Yesterday we invited friends over for brunch, which is kind of like, the highest honor we can bestow upon someone (Because you totally care if you get some of my egg casserole and one or two of The Mr’s impossibly strong and spicy Bloody Marys right? No? Not about you.)
Anyway – this isn’t about our reverence for brunch, or even my obsession with being the hostess (which is a neurosis for another post,) really.
It was inadvertently kind of a big deal, though.
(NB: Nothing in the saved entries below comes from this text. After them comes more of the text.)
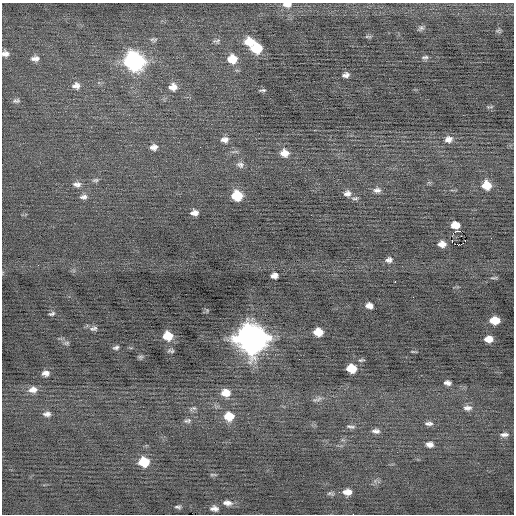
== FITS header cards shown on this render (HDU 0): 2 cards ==
NAXIS1  =                  512 / Axis length
NAXIS2  =                  512 / Axis length

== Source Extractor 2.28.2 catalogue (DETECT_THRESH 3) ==
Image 512 x 512 px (HDU 0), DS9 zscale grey, 1 PNG px = 1 image px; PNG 516 x 516 px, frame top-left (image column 1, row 512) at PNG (2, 3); no overlay
Background -0.0741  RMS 0.73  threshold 2.18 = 3 sigma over >= 5 px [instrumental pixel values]
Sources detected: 82; all 82 listed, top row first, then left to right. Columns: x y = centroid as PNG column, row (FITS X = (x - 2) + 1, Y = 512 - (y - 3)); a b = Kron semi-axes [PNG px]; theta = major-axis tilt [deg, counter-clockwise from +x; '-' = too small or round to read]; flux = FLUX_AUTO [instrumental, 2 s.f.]
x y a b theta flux
287 5 11 6 -2 330
421 28 9 6 35 130
498 30 8 4 20 85
368 37 10 3 0 70
152 39 9 6 -11 120
217 41 10 6 5 130
249 42 11 9 -9 820
257 48 9 8 - 1900
5 53 8 7 - 250
425 57 8 4 5 100
35 58 11 7 0 270
232 59 10 9 - 880
134 61 11 10 - 18000
346 75 6 5 - 170
76 86 12 10 -5 320
173 87 10 9 - 430
262 90 8 3 5 89
16 101 10 6 7 130
490 107 10 3 4 60
448 139 11 9 7 320
225 140 10 8 -1 260
154 147 9 7 5 270
284 153 10 9 - 490
240 165 10 8 -21 200
95 180 9 5 7 110
77 184 11 7 -3 230
486 185 9 9 - 780
377 190 10 7 3 210
347 193 10 8 14 250
237 196 9 8 - 1600
83 197 10 7 2 190
355 198 10 4 1 120
194 213 8 6 4 270
455 225 8 6 -10 540
460 231 4 2 - 5000
465 240 2 2 - 93
452 241 3 2 - 90
442 244 7 6 - 330
458 245 3 3 - 260
389 260 9 7 8 190
38 265 2 2 - 24
274 275 6 5 - 240
494 278 9 3 3 74
395 282 3 2 - 360
369 306 7 5 -10 280
52 314 8 5 14 97
495 320 8 6 -3 930
94 328 10 6 12 150
318 332 8 6 -6 800
168 336 8 7 - 910
251 338 12 11 - 78000
489 339 8 5 -1 480
66 343 9 6 1 110
116 347 6 4 13 120
171 351 6 3 -13 93
414 352 7 2 -9 52
140 357 7 5 0 90
361 360 7 3 5 72
351 368 8 7 - 980
46 373 8 6 2 230
447 383 7 5 -6 180
33 390 11 7 6 370
225 393 9 8 - 550
317 399 14 5 17 170
193 408 11 6 16 120
467 408 12 7 0 240
47 414 10 6 -1 200
229 416 10 9 - 830
188 421 10 6 7 150
429 423 12 6 -2 190
351 427 12 5 -9 130
376 431 10 6 -5 190
504 434 12 6 0 200
430 444 9 7 -8 250
144 462 9 8 - 1400
213 475 9 3 0 68
347 492 9 6 0 400
330 493 10 5 -13 110
227 503 13 7 -7 280
178 507 8 4 -7 95
214 508 9 6 -9 210
353 514 2 2 - 100
At the frame edge (FLAGS 8, measured only in part): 3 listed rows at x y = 287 5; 5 53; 353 514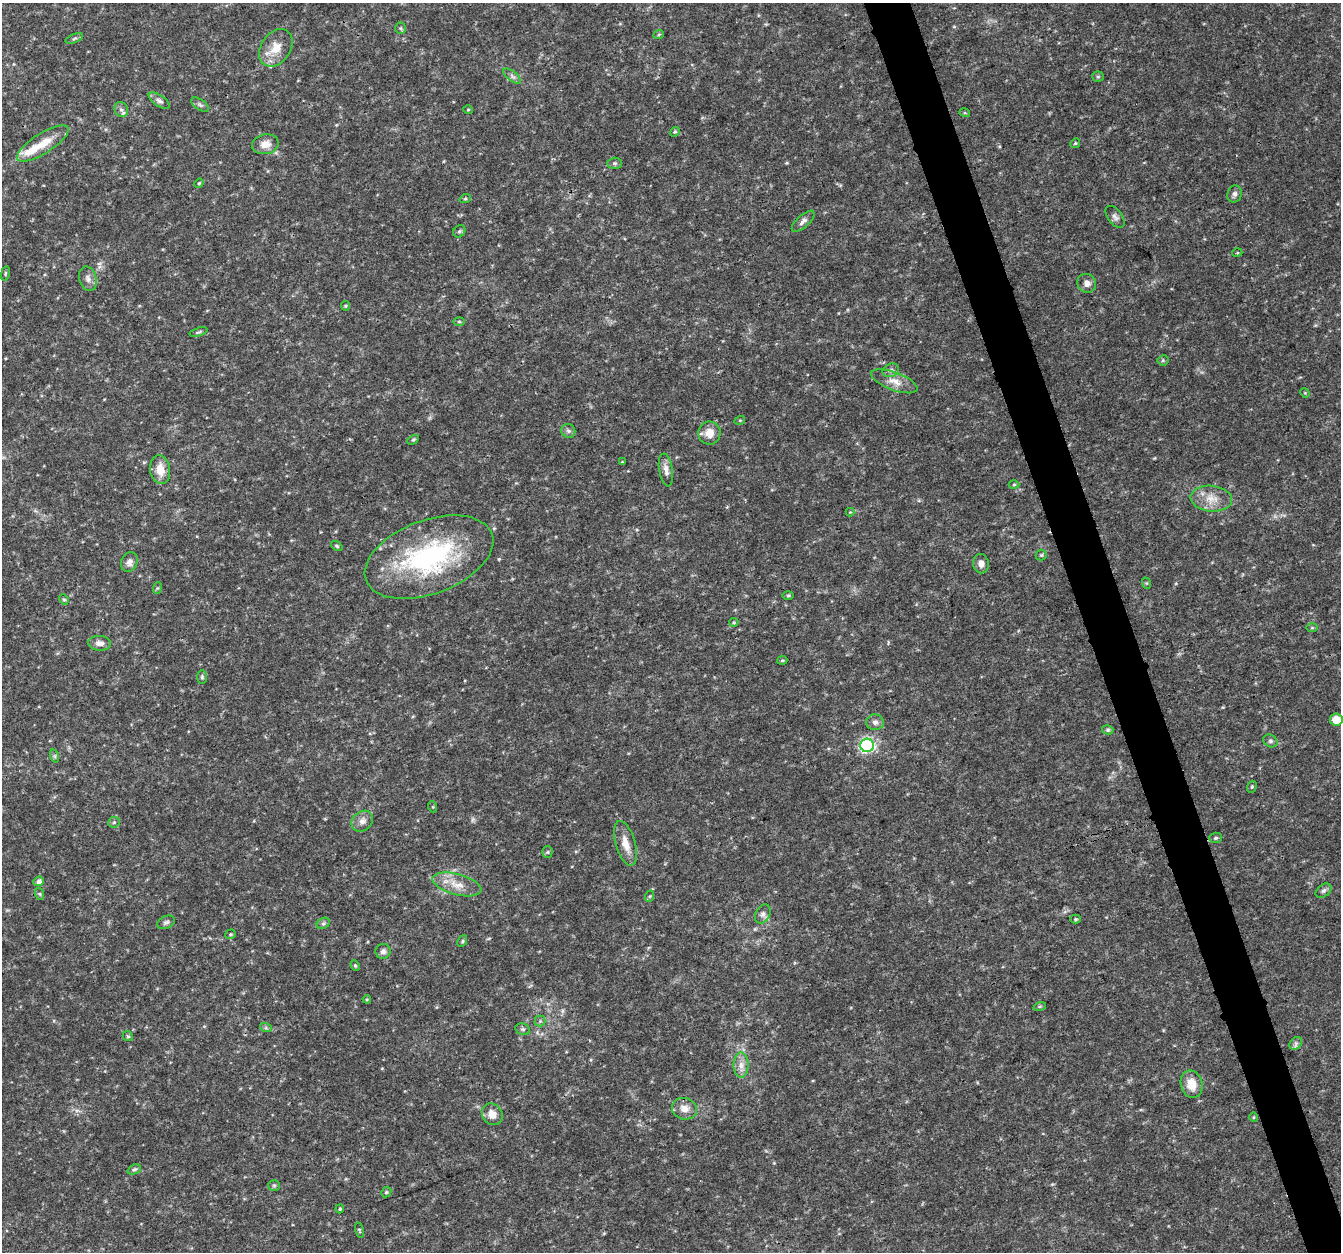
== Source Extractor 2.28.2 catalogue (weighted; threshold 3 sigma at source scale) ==
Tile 6 of 4 x 4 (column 2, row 2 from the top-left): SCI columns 1344-2682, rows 2617-3866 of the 5362 x 5182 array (HDU 1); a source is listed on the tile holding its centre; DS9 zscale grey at full resolution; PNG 1343 x 1254 px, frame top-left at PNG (2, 3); each listed source drawn as its Kron ellipse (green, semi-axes under 4 px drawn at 4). Shown black and unused: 3% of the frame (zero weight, under 3 of 4 exposures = <1% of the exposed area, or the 3 px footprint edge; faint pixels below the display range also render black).
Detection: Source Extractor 2.28.2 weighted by HDU 2 'WHT'; one run over the whole footprint, this tile lists its part. Background 0.0306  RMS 0.0034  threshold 0.0155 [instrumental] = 3 sigma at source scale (4.5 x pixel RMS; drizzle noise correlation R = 1.50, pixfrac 1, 0.0396/0.0396 arcsec/px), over >= 5 px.
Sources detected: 102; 1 too faint to see at this stretch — neither listed nor drawn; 1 inside a brighter listed object's ellipse — not listed separately; the other 100 listed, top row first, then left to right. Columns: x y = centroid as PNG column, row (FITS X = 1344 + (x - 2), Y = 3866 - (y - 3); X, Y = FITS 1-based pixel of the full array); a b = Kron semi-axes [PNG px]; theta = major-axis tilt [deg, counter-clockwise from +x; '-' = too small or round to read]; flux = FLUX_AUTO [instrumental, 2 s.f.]
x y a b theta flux
400 28 6 5 - 0.52
659 34 5 3 - 0.39
74 38 9 3 22 0.58
276 48 20 14 55 5.9
512 76 10 5 -38 1
1098 77 5 5 - 0.49
159 101 12 5 -34 1.2
200 105 10 5 -34 0.86
121 109 8 6 -64 1.1
468 109 5 3 - 0.32
965 113 5 3 - 0.36
675 132 5 4 - 0.5
43 143 30 10 33 7.3
1075 143 5 4 - 0.44
265 144 13 10 12 3.3
614 163 7 5 0 0.73
199 183 5 4 - 0.4
1235 194 8 7 - 1.1
465 199 6 3 19 0.39
1115 217 12 7 -53 1.3
803 221 14 6 42 1.4
459 231 7 5 42 0.69
1237 253 5 3 - 0.32
5 273 7 3 81 0.44
88 279 12 8 -75 1.8
1087 283 10 9 - 1.9
345 306 5 4 - 0.43
459 321 5 3 - 0.44
198 332 9 3 18 0.55
1163 360 5 5 - 0.49
891 370 8 6 22 1.2
894 381 24 9 -20 3.8
1305 393 5 4 - 0.33
740 420 5 3 - 0.32
568 431 7 7 - 1
709 433 11 11 - 3.7
413 440 6 4 28 0.47
622 462 4 4 - 0.31
160 470 14 10 -82 4.9
666 470 16 6 -80 2
1014 484 5 3 - 0.38
1211 499 21 13 -5 5.5
850 512 4 4 - 0.32
337 546 6 4 -37 0.46
1041 555 5 5 - 0.52
429 557 67 37 21 54
129 562 10 8 63 1.8
981 564 9 8 - 2.2
1146 583 6 4 -71 0.37
157 588 6 4 70 0.41
788 596 6 4 1 0.41
64 599 5 4 - 0.5
734 622 4 4 - 0.38
1312 628 5 4 - 0.37
99 643 11 7 -2 1.9
782 660 5 3 - 0.43
202 677 7 5 -90 0.6
1336 720 6 6 - 5.1
875 722 9 8 - 1.4
1108 730 5 4 - 0.6
1270 741 7 6 - 0.77
867 745 7 6 - 68
55 756 7 4 -72 0.63
1252 787 6 4 68 0.46
433 807 5 3 - 0.35
362 821 12 9 42 2.1
114 822 6 5 - 0.63
1216 838 6 5 - 0.62
625 843 23 10 -73 4.3
547 852 5 5 - 0.54
39 881 5 4 - 1.3
457 884 25 10 -15 5.5
1324 891 9 6 38 0.89
40 894 6 4 -71 0.51
650 896 6 4 70 0.44
763 914 10 7 63 1.3
1075 919 5 4 - 0.4
166 922 9 6 24 0.93
323 923 7 5 33 0.62
230 934 5 5 - 0.46
462 941 6 4 62 0.52
383 951 7 7 - 1.3
355 965 5 4 - 0.49
367 999 4 4 - 0.37
1040 1006 6 4 19 0.51
540 1021 5 5 - 0.59
266 1028 6 4 -18 0.57
523 1029 7 5 -20 0.71
128 1036 5 4 - 0.53
1296 1043 7 5 45 0.93
741 1065 12 7 -90 2.4
1192 1084 14 10 -75 5.7
684 1109 13 10 -18 3.2
492 1114 11 10 - 3.2
1253 1117 5 3 - 0.33
134 1169 7 4 22 0.68
274 1185 6 5 - 0.51
386 1192 5 4 - 0.56
340 1209 5 3 - 0.45
359 1230 8 4 -76 0.46
Isophote crosses this tile's border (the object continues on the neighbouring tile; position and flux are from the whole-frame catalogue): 1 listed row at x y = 1336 720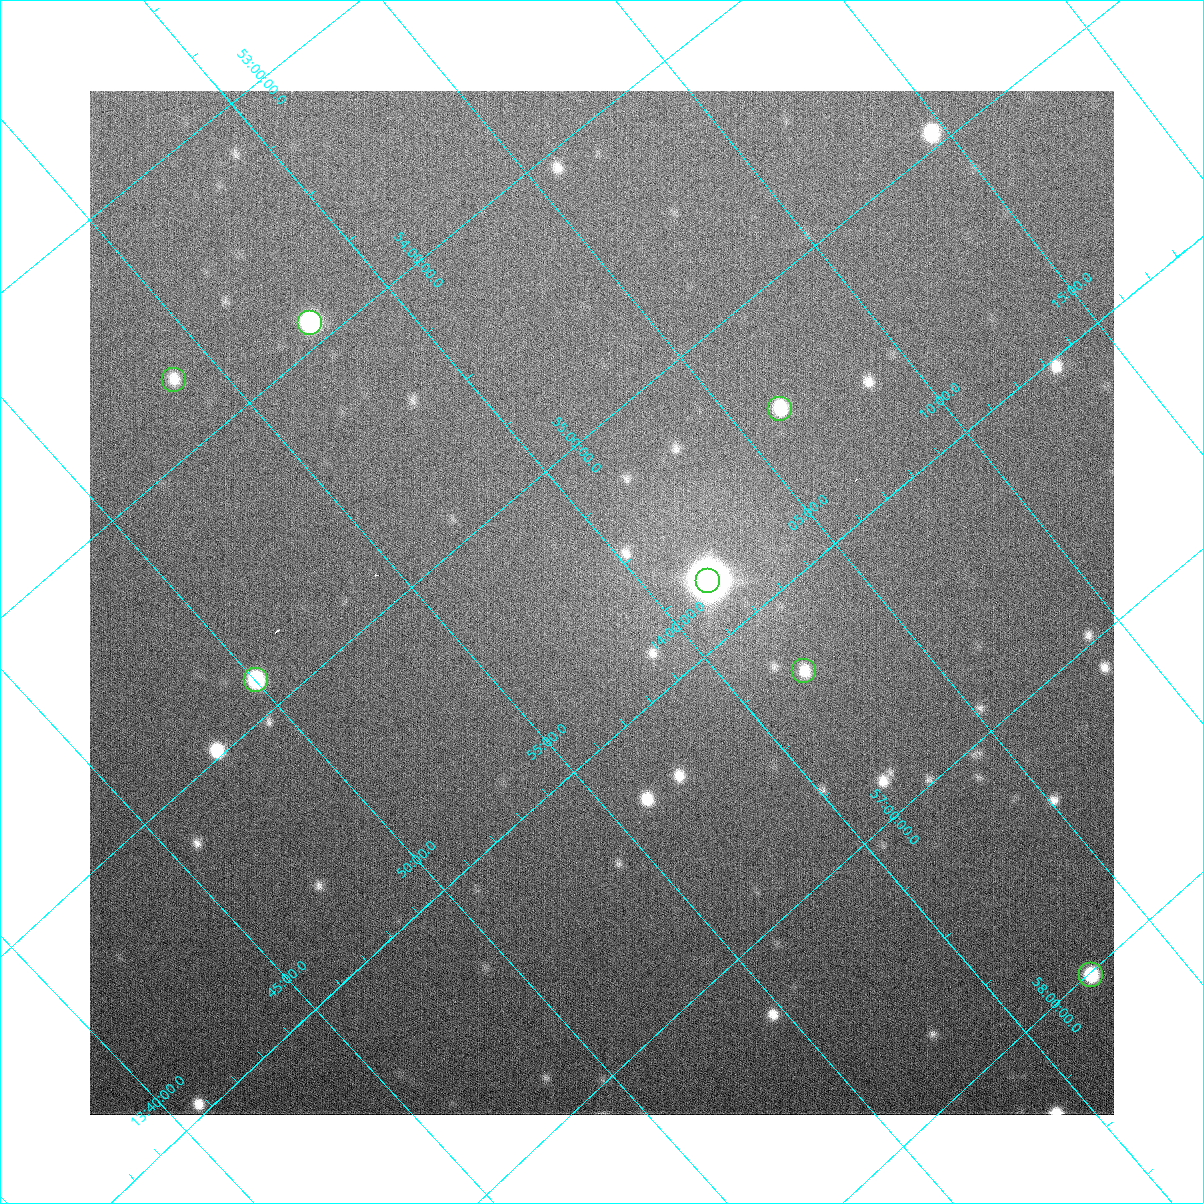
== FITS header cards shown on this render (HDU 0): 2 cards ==
NAXIS1  =                 1024
NAXIS2  =                 1024

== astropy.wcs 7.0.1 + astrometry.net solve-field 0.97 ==
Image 1024 x 1024 px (HDU 0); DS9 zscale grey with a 90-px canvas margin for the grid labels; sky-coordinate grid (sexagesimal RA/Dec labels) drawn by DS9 from the SOLVED WCS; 7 Tycho-2 reference stars matched to detected sources circled (green)
Header WCS: none
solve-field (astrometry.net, Tycho-2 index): SOLVED blind (the file carries no WCS)
Solved WCS: RA---TAN-SIP/DEC--TAN-SIP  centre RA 13:58:47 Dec +55:33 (209.70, +55.56 deg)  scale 14.6 arcsec/px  FOV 249.9' x 249.0'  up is +139 deg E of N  parity normal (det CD < 0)
(file carries no celestial WCS; the grid is the blind solution)
Tycho-2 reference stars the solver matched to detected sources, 7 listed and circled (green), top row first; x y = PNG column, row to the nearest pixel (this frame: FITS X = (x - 90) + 1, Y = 1024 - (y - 91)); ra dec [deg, ICRS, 3 dp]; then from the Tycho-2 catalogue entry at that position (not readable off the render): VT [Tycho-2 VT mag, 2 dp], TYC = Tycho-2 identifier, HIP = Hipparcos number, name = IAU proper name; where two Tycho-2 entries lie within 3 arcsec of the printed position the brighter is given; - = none
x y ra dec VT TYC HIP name
310 323 209.428 +53.910 6.96 3852-1028-1 68196 -
174 380 208.463 +53.729 5.69 3851-1508-1 67848 -
780 409 211.567 +55.431 7.85 3855-1333-1 68886 -
708 581 210.377 +55.778 9.74 3855-1015-1 - -
804 671 210.486 +56.314 8.94 3855-64-1 68545 -
256 680 207.504 +54.869 7.81 3851-733-1 67511 -
1091 975 210.652 +58.010 9.20 3858-464-1 68607 -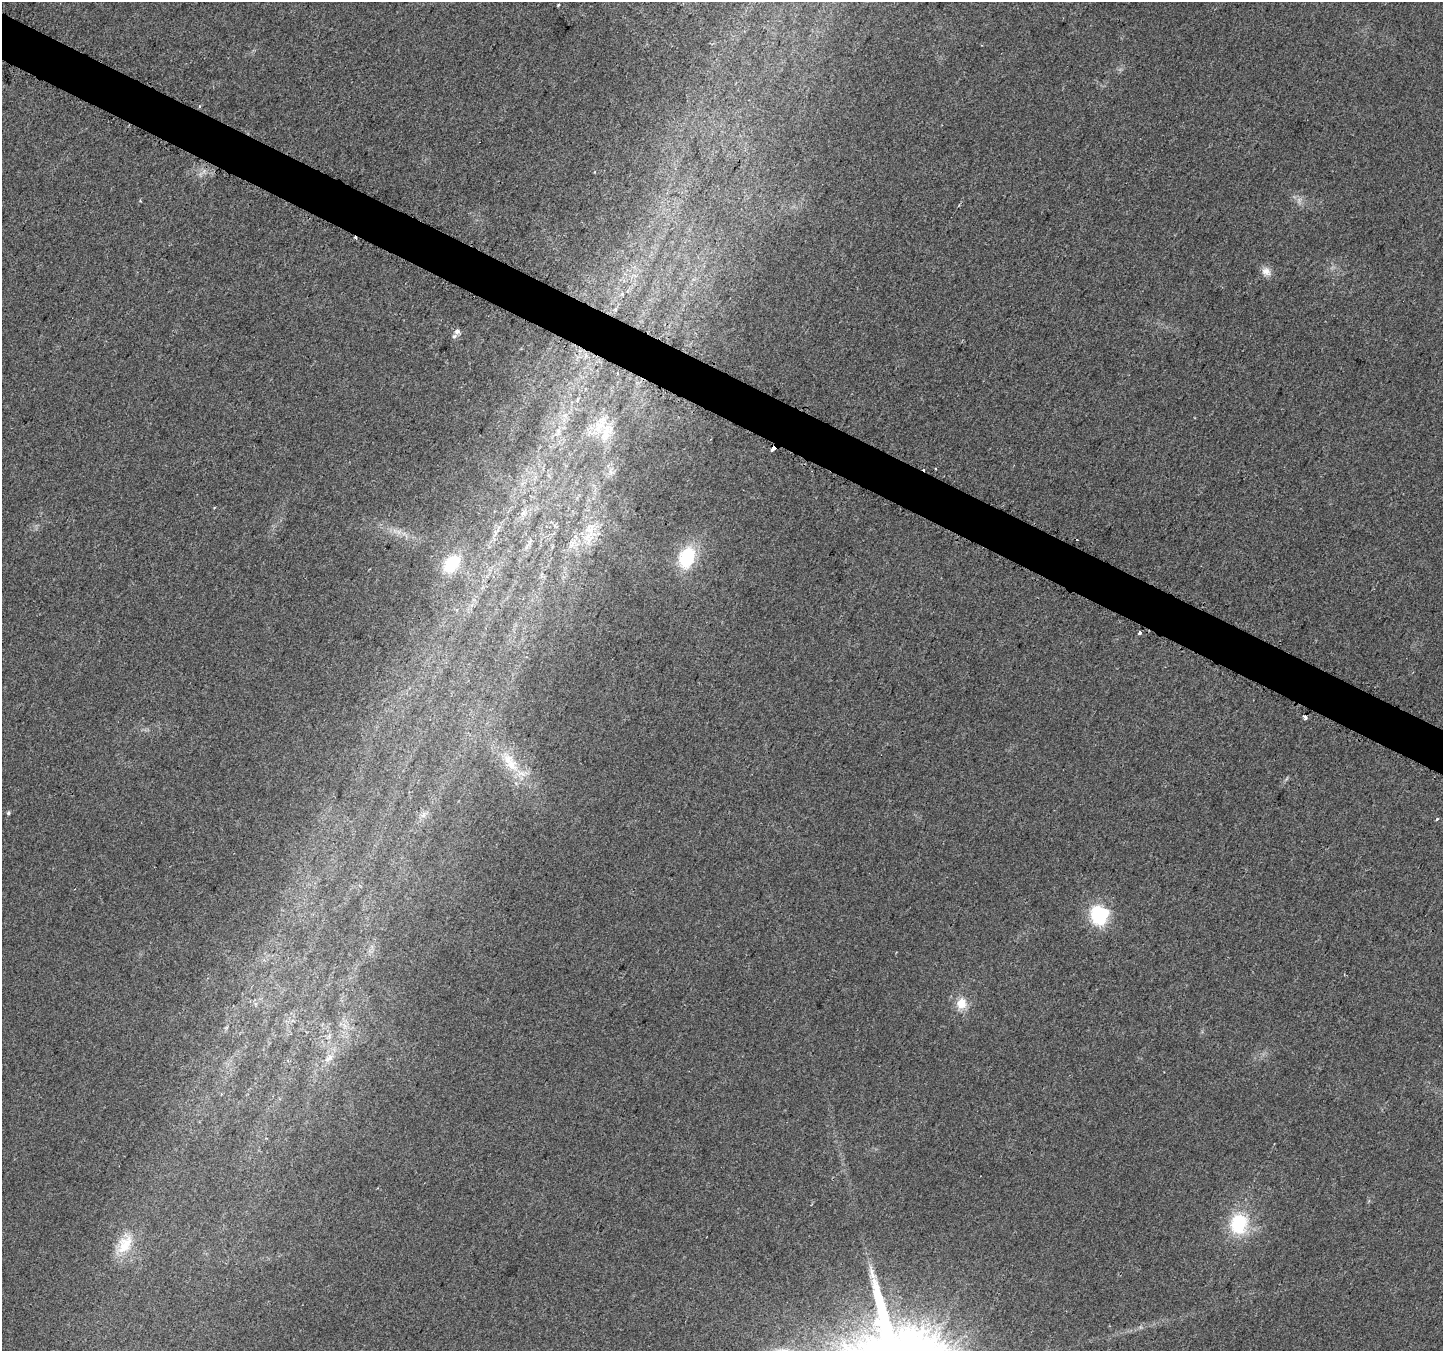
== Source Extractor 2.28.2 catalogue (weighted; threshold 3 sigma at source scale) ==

Because as it turns out, we have had exactly NO ONE over since we moved in.
Well – no one other than my family, The Mr’s mom, and one dear family friend who came into town from The ATL and was our first overnight guest – but that is family and doesn’t count because they know all your shit anyway, and you know theirs, so any judgements cast would be kind of a chicken fight, ya know?
This particular awesome couple is 7 months along in their first pregnancy (“their” HA!! HER, in HER first pregnancy….. and he is there being supportive too, but seriously, whose bladder is that foot really jabbing?) I was anxious to see them and share the joy and offer up any baby gear they might want to pick from the pile in the basement storage unit too (because kids are EXPENSIVE, and even though a baby swing may very well save your sanity in the beginning of things, that moment is fleeting, and then you are left with a lot of expensive, barely used stuff.)
It just made sense to have them out to the house, even though “house proud” isn’t exactly our family motto quite yet. Actually, they will be one of the few to experience the kitchen pre-reno, since after they departed, I drilled out the holes for the new hardware that will go on after the cabinet refinishers do their thang at the end of this week, followed quickly the next week by the granite guys with our counters. Things are coming along, but we are FAR from being finished with the de-generic-ifying of the abode.
Either way, in they blew, up the highway from the city and into our outbound work-in-progress.
No really. They blew in. Because it is so freaking windy out here, like, All. The. Time. that I have to bite my tongue to keep from belting out the chorus of Oklahoma! every time I walk out of the house. SERIOUSLY – I do NOT remember it being so G.D. windy here when I was growing up. No wonder I used so much cheap hair spray when I was a teenager – it must have been a war keeping those 90’s bangs at full staff.
The Traitor Mr. extolled the virtues of life within spit-ball distance of the foot hills, and the slower paced, wide-open-spaces existence he has become the poster-husband for; while I eyeballed how little OJ I could get away with putting in my mimosa and still be able to call it “a mimosa.”
This particular growing brood isn’t actually long for the urban jungle themselves, setting their sights on the ‘burbs on the south side of the city in the not-oh-so-distant future, so at least we could skip the long-winded explanations about that decision. (Since when did I EVER skip being long-winded about anything, though. Really.)
It was good to see them. It was good to have them, have anyone, in our space again, actually. To remember that the road goes both ways and most people don’t actually think like I did when we were in the heart of it all (I was seriously put out if I had to drive to even one of the outer ‘hoods. What up, lazy? Clearly, I’m working on it.)
So I guess the new house is officially open for business when it comes to entertaining.
Blow on in anytime, friends – the construction is ongoing, but the Bloodys are strong, the Mimosas are kissed with only a hint of pesky OJ, and if you hoist a bed sheet you can probably sail your car right off the highway and into the subdivision and save the gas.